▼

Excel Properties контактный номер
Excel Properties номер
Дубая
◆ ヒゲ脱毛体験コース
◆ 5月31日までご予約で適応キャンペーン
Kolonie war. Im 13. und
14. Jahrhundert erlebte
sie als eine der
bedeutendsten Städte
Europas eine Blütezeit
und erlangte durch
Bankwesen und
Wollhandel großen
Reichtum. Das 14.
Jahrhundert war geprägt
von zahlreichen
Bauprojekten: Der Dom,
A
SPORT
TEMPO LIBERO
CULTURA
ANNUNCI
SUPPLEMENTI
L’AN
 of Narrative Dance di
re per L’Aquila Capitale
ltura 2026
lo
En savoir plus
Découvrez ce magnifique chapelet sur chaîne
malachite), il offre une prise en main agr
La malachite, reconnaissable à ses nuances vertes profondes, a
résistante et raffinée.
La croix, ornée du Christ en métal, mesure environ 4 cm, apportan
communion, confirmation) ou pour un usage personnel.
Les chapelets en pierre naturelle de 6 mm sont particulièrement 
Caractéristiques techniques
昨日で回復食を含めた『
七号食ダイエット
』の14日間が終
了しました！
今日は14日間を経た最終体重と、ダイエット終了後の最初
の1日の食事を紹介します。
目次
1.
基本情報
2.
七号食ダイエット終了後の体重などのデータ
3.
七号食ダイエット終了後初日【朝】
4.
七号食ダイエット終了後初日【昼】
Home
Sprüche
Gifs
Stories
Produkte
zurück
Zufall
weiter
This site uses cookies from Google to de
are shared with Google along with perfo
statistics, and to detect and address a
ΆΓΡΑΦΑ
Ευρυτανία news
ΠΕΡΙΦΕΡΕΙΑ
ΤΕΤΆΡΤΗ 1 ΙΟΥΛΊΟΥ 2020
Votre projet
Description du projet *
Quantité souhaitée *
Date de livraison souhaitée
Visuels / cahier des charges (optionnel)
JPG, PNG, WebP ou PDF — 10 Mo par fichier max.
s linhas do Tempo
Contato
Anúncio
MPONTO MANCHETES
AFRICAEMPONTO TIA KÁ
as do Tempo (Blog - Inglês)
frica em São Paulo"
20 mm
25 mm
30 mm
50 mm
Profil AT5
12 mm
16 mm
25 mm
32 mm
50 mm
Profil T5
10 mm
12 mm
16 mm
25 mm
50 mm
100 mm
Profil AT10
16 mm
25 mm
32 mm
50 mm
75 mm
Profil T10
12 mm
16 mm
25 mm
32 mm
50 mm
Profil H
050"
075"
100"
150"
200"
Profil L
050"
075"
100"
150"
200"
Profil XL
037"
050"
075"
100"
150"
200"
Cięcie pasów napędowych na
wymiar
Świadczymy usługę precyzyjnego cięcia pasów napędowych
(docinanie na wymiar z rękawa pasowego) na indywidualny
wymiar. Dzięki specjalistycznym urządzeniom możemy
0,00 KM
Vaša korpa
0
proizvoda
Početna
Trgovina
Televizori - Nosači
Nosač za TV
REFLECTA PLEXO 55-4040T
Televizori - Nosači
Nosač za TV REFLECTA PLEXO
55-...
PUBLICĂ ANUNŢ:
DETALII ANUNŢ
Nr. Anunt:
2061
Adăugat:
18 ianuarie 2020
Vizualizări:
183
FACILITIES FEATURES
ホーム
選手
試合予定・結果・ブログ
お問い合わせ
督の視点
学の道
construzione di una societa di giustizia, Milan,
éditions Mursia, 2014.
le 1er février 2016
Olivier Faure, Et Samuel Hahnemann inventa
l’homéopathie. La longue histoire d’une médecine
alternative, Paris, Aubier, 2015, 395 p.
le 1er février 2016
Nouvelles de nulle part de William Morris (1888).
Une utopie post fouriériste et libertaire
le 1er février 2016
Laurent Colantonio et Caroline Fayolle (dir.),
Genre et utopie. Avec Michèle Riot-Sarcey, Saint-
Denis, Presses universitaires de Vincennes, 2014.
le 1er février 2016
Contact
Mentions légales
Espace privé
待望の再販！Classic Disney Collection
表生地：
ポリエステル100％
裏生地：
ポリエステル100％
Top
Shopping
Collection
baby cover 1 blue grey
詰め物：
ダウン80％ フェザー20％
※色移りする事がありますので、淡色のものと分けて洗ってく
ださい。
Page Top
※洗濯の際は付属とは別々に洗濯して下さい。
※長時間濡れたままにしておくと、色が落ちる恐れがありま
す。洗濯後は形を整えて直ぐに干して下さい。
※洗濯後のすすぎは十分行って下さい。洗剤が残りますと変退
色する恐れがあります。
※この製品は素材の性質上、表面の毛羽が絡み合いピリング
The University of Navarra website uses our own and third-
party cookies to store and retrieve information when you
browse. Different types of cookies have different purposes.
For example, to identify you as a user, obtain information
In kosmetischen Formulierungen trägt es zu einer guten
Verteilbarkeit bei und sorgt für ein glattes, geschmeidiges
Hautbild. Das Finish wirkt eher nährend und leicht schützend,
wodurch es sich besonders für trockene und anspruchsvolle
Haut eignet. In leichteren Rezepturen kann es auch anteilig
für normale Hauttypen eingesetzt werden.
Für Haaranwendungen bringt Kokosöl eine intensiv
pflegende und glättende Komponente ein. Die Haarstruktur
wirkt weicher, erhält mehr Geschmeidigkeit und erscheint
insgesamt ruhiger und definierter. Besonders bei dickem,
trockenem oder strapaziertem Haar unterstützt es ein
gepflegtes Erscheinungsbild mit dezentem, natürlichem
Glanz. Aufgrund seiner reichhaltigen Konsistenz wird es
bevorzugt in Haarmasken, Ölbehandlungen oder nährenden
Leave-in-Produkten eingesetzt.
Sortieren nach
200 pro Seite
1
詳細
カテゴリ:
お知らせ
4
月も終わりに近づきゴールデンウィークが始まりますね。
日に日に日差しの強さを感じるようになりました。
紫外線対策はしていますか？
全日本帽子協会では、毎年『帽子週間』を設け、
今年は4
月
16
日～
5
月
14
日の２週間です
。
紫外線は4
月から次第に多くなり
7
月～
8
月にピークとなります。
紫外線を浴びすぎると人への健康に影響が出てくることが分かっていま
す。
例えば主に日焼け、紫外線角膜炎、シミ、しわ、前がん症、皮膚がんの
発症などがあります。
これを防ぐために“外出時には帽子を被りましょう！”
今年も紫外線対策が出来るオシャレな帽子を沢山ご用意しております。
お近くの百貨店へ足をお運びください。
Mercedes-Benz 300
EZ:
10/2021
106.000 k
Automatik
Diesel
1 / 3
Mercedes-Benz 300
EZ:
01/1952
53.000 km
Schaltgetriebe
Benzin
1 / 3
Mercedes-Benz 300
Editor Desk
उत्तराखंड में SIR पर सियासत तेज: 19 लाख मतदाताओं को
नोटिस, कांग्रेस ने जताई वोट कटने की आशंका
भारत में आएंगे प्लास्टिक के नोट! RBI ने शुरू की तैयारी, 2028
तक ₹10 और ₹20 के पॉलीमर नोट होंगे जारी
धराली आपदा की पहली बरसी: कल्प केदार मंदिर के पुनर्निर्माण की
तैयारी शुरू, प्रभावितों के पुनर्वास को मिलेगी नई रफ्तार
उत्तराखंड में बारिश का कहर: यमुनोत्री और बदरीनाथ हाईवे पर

▲

* Work task:
Each line above with the word "Google" needs to be copied.

* Solution for this problem:
This site uses cookies from Google to de
are shared with Google along with perfo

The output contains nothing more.